• _MATERIAL PROVIDED_
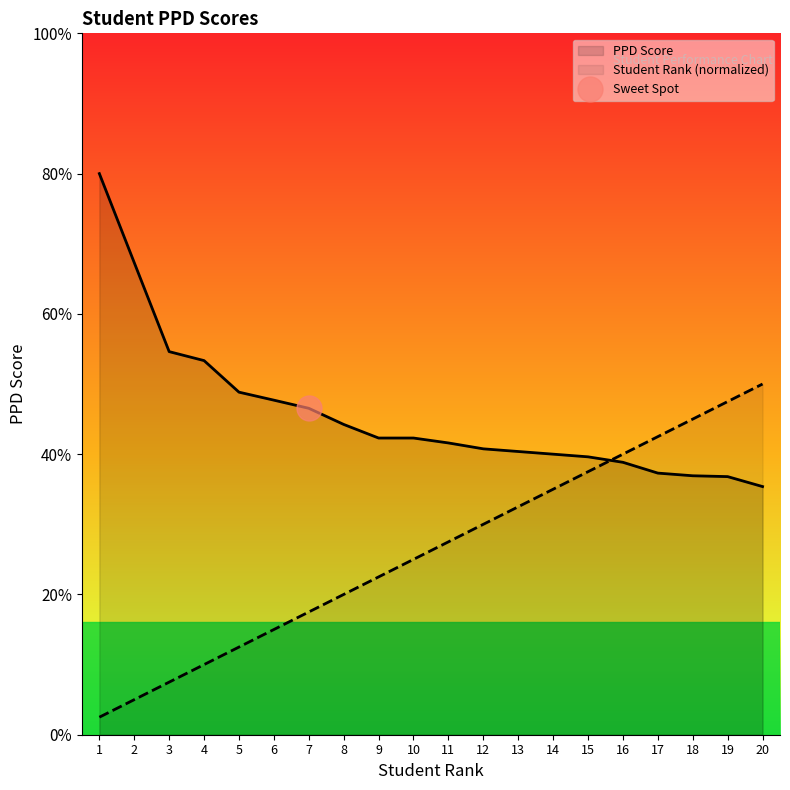

Rank the series at 17 from highest to lowest value.

Student Rank, PPD Score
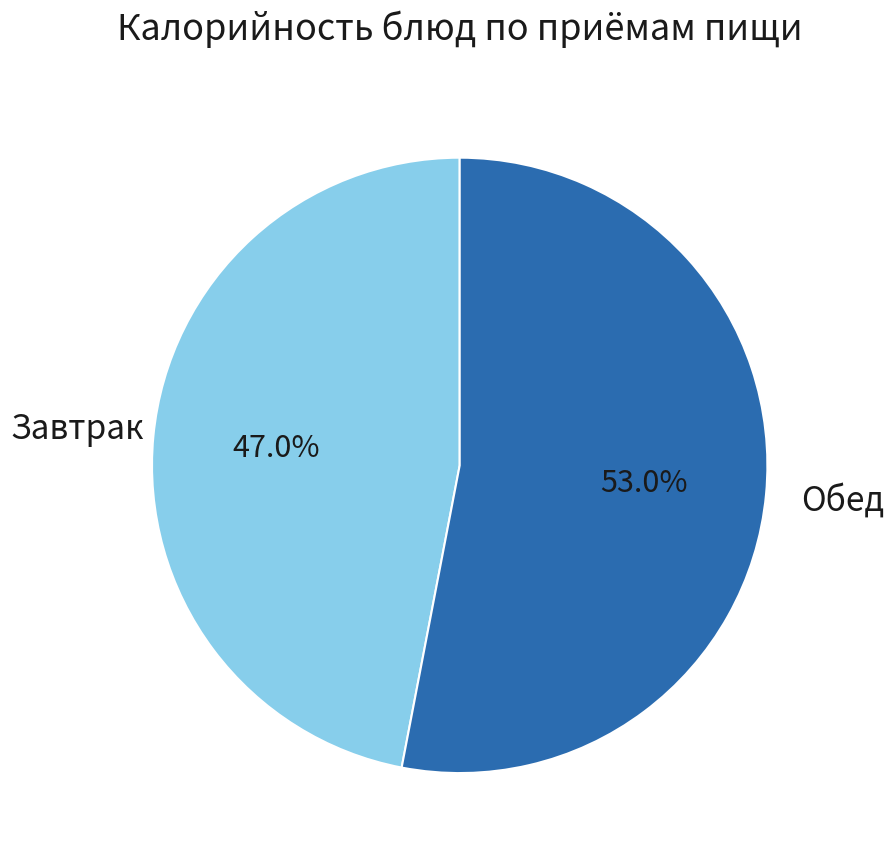

Does any single category account for the majority?

Yes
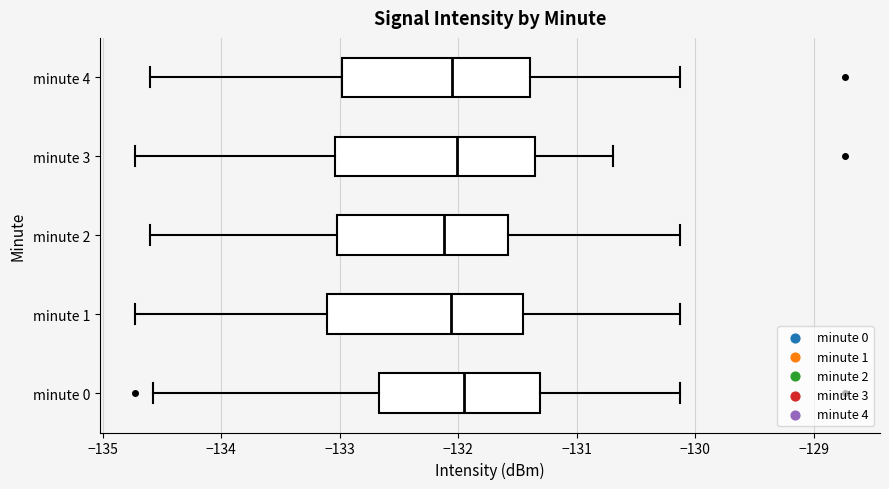

Reading bottom to top, transcribe this box plot: for each box, give where its median line is, the range the box spans, and where its two whiskers end, as read against the x-axis. The values are not printed on the chart, so give them approximately, as read against the axis.

minute 0: median -132.0, box -132.7 to -131.3, whiskers -134.6 to -130.1
minute 1: median -132.1, box -133.1 to -131.5, whiskers -134.7 to -130.1
minute 2: median -132.1, box -133.0 to -131.6, whiskers -134.6 to -130.1
minute 3: median -132.0, box -133.0 to -131.4, whiskers -134.7 to -130.7
minute 4: median -132.1, box -133.0 to -131.4, whiskers -134.6 to -130.1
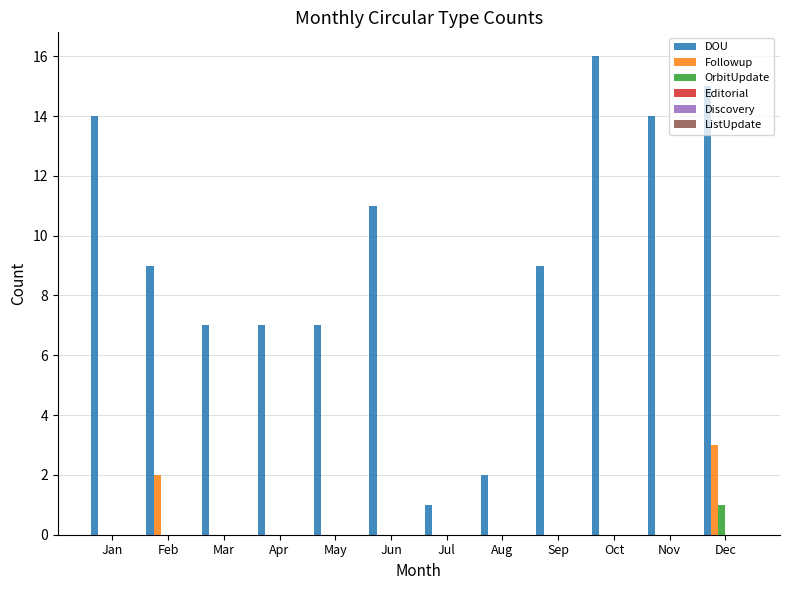

The value of Followup at Apr is 0. True or false?

True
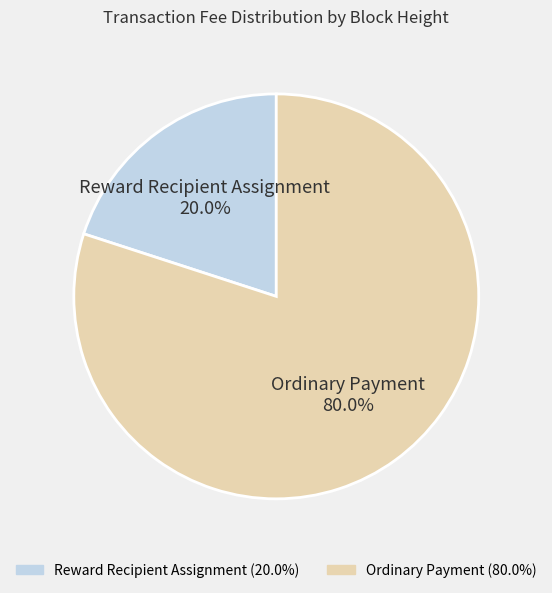

Which has a higher value, Reward Recipient Assignment or Ordinary Payment?

Ordinary Payment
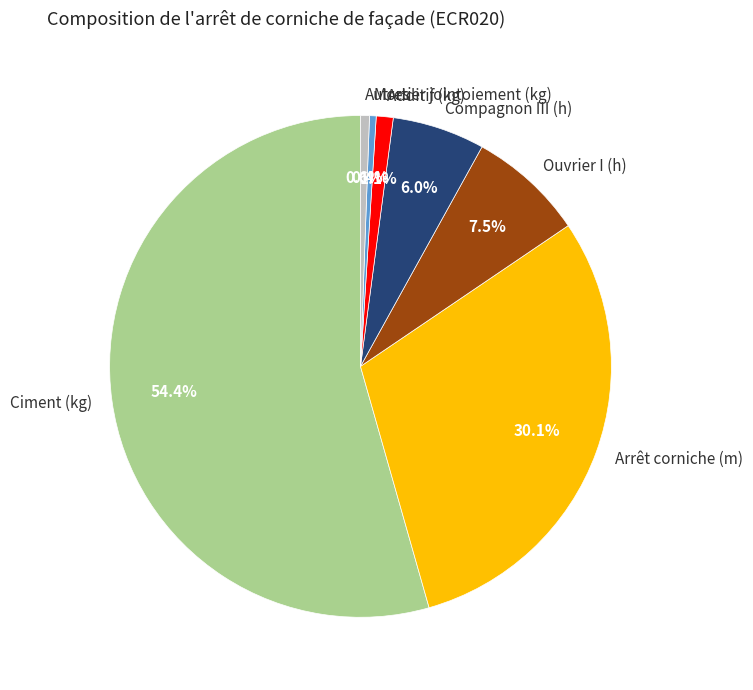

What is the largest slice in the pie chart?

Ciment (kg)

• _TO-DO ITEM_
Reproduce the lines above verbatim, omitting the pictures.

• _EXERCISE SOLUTION_
Rank the series at 17 from highest to lowest value.

Student Rank, PPD Score

Does any single category account for the majority?

Yes

Reading bottom to top, transcribe this box plot: for each box, give where its median line is, the range the box spans, and where its two whiskers end, as read against the x-axis. The values are not printed on the chart, so give them approximately, as read against the axis.

minute 0: median -132.0, box -132.7 to -131.3, whiskers -134.6 to -130.1
minute 1: median -132.1, box -133.1 to -131.5, whiskers -134.7 to -130.1
minute 2: median -132.1, box -133.0 to -131.6, whiskers -134.6 to -130.1
minute 3: median -132.0, box -133.0 to -131.4, whiskers -134.7 to -130.7
minute 4: median -132.1, box -133.0 to -131.4, whiskers -134.6 to -130.1

The value of Followup at Apr is 0. True or false?

True

Which has a higher value, Reward Recipient Assignment or Ordinary Payment?

Ordinary Payment

What is the largest slice in the pie chart?

Ciment (kg)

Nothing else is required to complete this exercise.